Its knees buckled and the head swiveled to gaze directly at him. It remained standing in a half-crouch.

He rolled up out of the sand, the cool shadows masking his lower body temperature, silently cursing the sting of sweat in his eyes. The rug over him was rolled quickly and tied securely over his shoulder. Clutching the gun, Rane broke into a dead run from the back of his hide under the brush.

The brutal heat on his face was a shock, as were the aching lungs and the dry tack of a man’s mouth when the temperature was fifty-plus in the shade.

Now the thing would see his cool silhouette, no longer masked by the rug and an inch of sand. He was out in the open, running full tilt, zig-zagging constantly.

The shot never came.

There wasn’t a peep out of the thing and his breath rattled in his throat as he thought of the half-litre of water in his bag.

A line of brush a hundred fifty metres from his shooting position was bare seconds away.

The shot never came.
#


As soon as he hit the shadows again, he pulled off the rug. Shaking it out, he wrapped it around himself, its long train dragging. Under the cycads and cactus-trees, deadly with their barbs but offering cool in their midst, he turned right, staying just inside the edge, listening intently.

Bumble-drones could be here in minutes. They hunted by infrared just like the ‘borgs.

Going as quickly as he could, but staying out of bright open areas, he stopped and listened.


When he got three hundred metres from his point of entry, he turned left and plunged into the thicket. Avoiding open areas, he began zig-zagging in earnest again.

Looking at his watch, his heart lurched. Almost ten minutes had elapsed.

Seeking the deepest shadows, he used the rug to obscure his tracks, and backed himself into a corner that had only one approach, under the thick branches of the local flora, with a sturdy stump beside him and many spreading branches. He was lucky to find a metre-high ledge of red sandstone behind it. It would protect his rear.

Rane carefully parted the sand, for the under-layer was cooler still, and he so he spread it evenly over his widespread rug, always behind the shooting position so he could pull it up and then roll over.

He snagged his bag of water from out of his side pouch and had a drink.

He put it back from conscientious habit. The one thing he could not leave behind was the water bottle and its integral filtration pump.
#


There was a distant buzzing sound.

He tracked it with fearful ears over his left shoulder somewhere.

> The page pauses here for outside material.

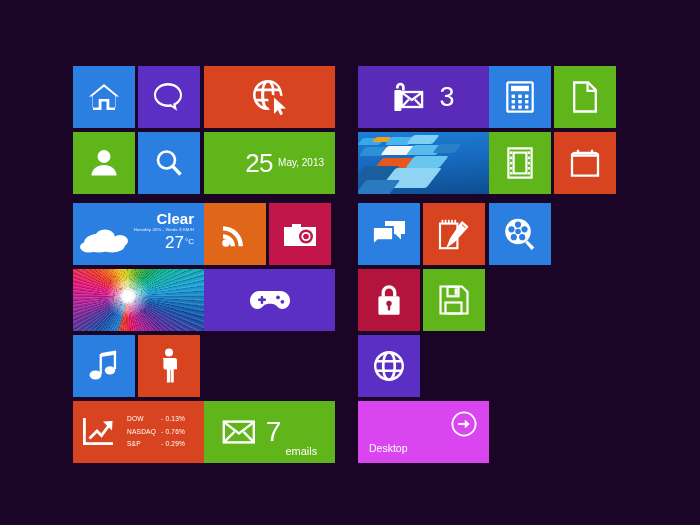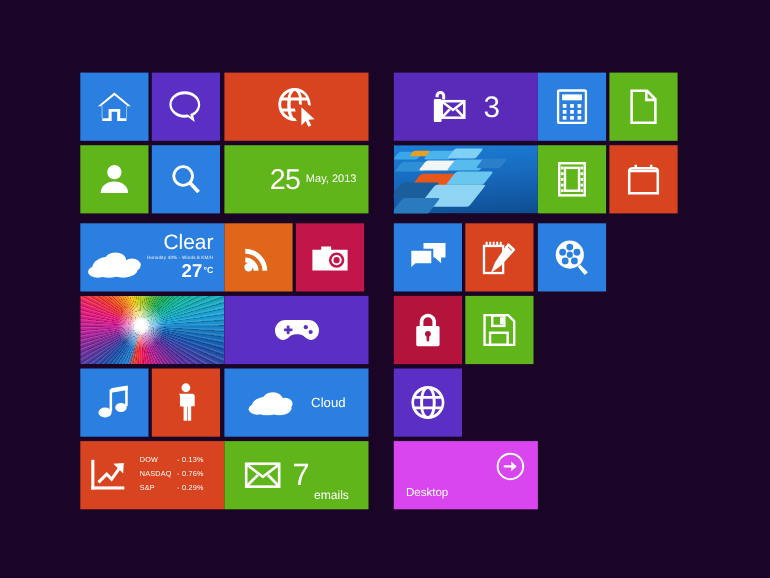"Clear" .wx-cond { font-size: 19px -> 15px; font-weight: 400 -> 700 }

They had found the site. There were two of them…they went around and around over there.

The buzzing got closer to him, much louder now.  The two motors running close together went into a kind of harmony and then they were going in the opposite direction.

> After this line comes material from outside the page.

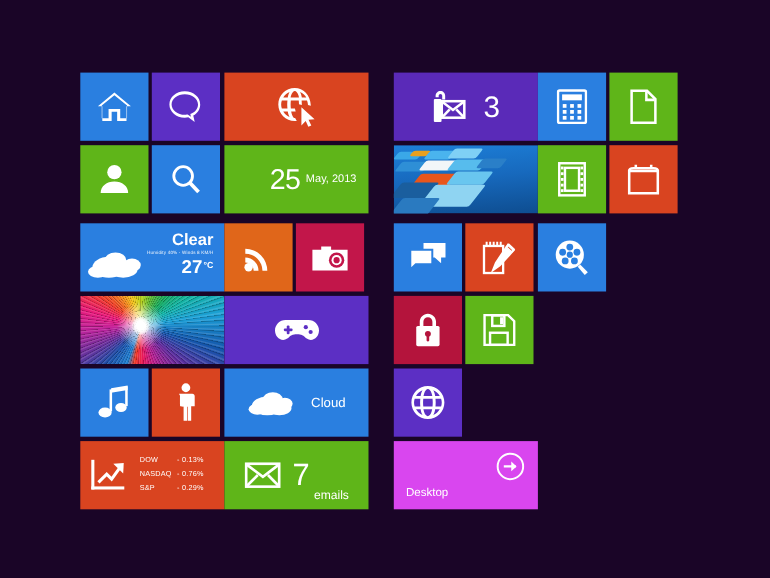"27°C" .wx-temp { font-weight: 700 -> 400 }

His heart and his muscles calmed. The noise rose and sounded higher in pitch. He caught a brief glimpse of a pair of familiar teardrop shapes going past, down low on the horizon, going from left to right at a range of about six hundred metres.

The streamlined but wingless pods kept low to the ground, their sensors looking for heat anomalies, although they could pick up obvious tracks.

Why did they go in that direction? As he recalled, the ‘borg had been fixated on that vector…and then on his shooting position. They might be following its line of sight.

The bumble-drones came back. He watched over the sights through the small tunnel he had created with the rug. They were still a couple of kilometres off to the southwest.

Risking some small movement, he took out the water bag and had another sip. Putting it away, he considered his position.


There were nine or ten hours of daylight left and then his heat signature would give him away, but only within the range of their sensors, and only if they came back around here.

He took a deep breath, gave his head a little shake, and allowed a kind of calm to ebb and flow. After a time, his eyelids grew heavy.

Deep down inside, he was pretty sure he had gotten away with it.

In a month or so, he could come back during the dual-moon period, and make a proper job of it.

The head, with its sleek occipitals and pugnacious jaws, would make quite a trophy over his fireplace.